Friday, May 25, 2007

Washington Scandals and Baby Names

Updated 5/26/07: Added Technical Appendix

The appearance this week of Monica Goodling before the House Judiciary committee sparked a conversation in the Political Arithmetik household about a previous Monica related Washington scandal. It perhaps says something about our household that this provoked a search for empirical evidence concerning the effect of the Clinton-Lewinsky scandal on the popularity of Monica as a name. Was it urban legend that the scandal had an effect? Was the effect large or small? Was it immediate? Let's run the numbers.

Monica was a reasonably popular name in the early 1970s, ranking between 39th and 56th in the decade of the 1970s. As it happens both Monica Lewinsky and Monica Goodling were born in the summer of 1973, two weeks apart, when the name was ranked 40th, its second highest ranking. (Monica ranked between 59 and 141 in the decade of the 1960s.) [My thanks to my colleagues at the coffee shop for suggesting I check tennis player Monica Seles, who turns out to also be a 1973 baby. Granted, she isn't connected to a DC scandal despite being born in 1973, and being born in the former Yugoslavia makes the relevance to our current investigation a tad suspect.]

If we were going to pick a name to go with a DC scandal from babies born in 1973, better bets would have been Jennifer, Amy, Michelle, Kimberly, Lisa, Melissa, Angela, Heather, Stephanie or Rebecca, the top 10 girls names that year. But Monica at 40th wasn't rare by any means.

The 1970s were the peak years for Monicas. By the 1990s the name had slowly but steadily declined to rank between 76th and 88th during 1990-1997.

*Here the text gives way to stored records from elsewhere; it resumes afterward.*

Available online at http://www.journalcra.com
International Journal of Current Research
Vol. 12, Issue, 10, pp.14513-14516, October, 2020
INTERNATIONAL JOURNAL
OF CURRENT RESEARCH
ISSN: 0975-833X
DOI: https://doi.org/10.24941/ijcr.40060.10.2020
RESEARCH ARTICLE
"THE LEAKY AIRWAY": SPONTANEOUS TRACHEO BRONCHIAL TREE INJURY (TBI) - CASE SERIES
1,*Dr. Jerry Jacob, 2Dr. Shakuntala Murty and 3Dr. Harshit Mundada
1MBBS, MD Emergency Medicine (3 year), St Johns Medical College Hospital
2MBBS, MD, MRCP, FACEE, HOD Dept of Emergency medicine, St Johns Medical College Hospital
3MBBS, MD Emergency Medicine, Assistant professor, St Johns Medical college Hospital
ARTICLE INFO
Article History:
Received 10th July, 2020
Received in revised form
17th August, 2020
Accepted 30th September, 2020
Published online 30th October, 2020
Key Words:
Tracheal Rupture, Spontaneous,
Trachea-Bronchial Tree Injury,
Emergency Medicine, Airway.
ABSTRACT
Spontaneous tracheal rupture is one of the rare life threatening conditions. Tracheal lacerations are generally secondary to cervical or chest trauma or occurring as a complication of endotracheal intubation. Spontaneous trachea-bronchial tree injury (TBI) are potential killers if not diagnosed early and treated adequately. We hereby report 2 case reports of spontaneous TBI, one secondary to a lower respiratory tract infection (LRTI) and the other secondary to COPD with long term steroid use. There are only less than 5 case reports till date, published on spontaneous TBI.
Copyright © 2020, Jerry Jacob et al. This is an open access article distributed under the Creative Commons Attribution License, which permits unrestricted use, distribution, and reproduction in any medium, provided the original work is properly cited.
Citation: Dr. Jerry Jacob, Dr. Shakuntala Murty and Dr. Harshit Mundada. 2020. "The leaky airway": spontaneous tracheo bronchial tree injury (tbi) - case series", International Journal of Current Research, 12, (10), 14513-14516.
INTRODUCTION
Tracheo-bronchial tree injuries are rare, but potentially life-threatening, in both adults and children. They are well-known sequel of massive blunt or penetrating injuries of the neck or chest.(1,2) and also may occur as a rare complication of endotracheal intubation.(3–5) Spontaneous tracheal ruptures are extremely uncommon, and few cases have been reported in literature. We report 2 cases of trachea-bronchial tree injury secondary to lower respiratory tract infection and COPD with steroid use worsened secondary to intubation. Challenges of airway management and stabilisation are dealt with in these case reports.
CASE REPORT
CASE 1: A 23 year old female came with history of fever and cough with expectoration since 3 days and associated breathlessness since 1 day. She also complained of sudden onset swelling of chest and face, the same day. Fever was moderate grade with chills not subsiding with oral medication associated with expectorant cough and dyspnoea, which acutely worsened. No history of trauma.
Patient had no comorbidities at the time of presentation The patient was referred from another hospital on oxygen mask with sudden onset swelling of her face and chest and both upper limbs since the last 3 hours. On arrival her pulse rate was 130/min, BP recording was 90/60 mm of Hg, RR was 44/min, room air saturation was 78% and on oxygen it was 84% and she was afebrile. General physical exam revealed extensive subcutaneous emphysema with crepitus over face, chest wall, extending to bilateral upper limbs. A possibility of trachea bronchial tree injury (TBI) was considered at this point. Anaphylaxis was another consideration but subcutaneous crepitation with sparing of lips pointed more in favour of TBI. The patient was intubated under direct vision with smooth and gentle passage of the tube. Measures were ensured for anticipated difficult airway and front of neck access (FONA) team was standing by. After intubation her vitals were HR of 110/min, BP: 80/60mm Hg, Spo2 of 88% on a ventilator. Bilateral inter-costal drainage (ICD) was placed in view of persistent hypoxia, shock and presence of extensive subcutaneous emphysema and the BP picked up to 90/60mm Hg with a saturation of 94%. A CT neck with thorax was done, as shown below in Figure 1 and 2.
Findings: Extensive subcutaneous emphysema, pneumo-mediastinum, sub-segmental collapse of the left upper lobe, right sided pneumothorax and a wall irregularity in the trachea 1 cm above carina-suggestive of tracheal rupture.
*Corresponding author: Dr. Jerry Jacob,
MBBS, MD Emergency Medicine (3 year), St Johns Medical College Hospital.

And then the events of 1998 intervened. The Clinton-Lewinsky scandal broke on January 21, 1998, reached its fevered peak by the end of 1998 with the impeachment of President Clinton and was resolved by the Senate's failure to convict on February 12, 1999. Of course that didn't prevent late night comics from continuing to milk the material for months, years, perhaps forever after.

The impact on parents was immediate, but not as drastic as I had expected. There were 11 months of 1998 in which the scandal's impact could be felt. And the ranking of Monica dropped from 79 in 1997 to 105 in 1998, a substantial but not precipitous drop. Of course events were unfolding during this year, so perhaps it is reasonable to focus on 1999, by which time surely every expectant parent in America would be aware of the Clinton scandal.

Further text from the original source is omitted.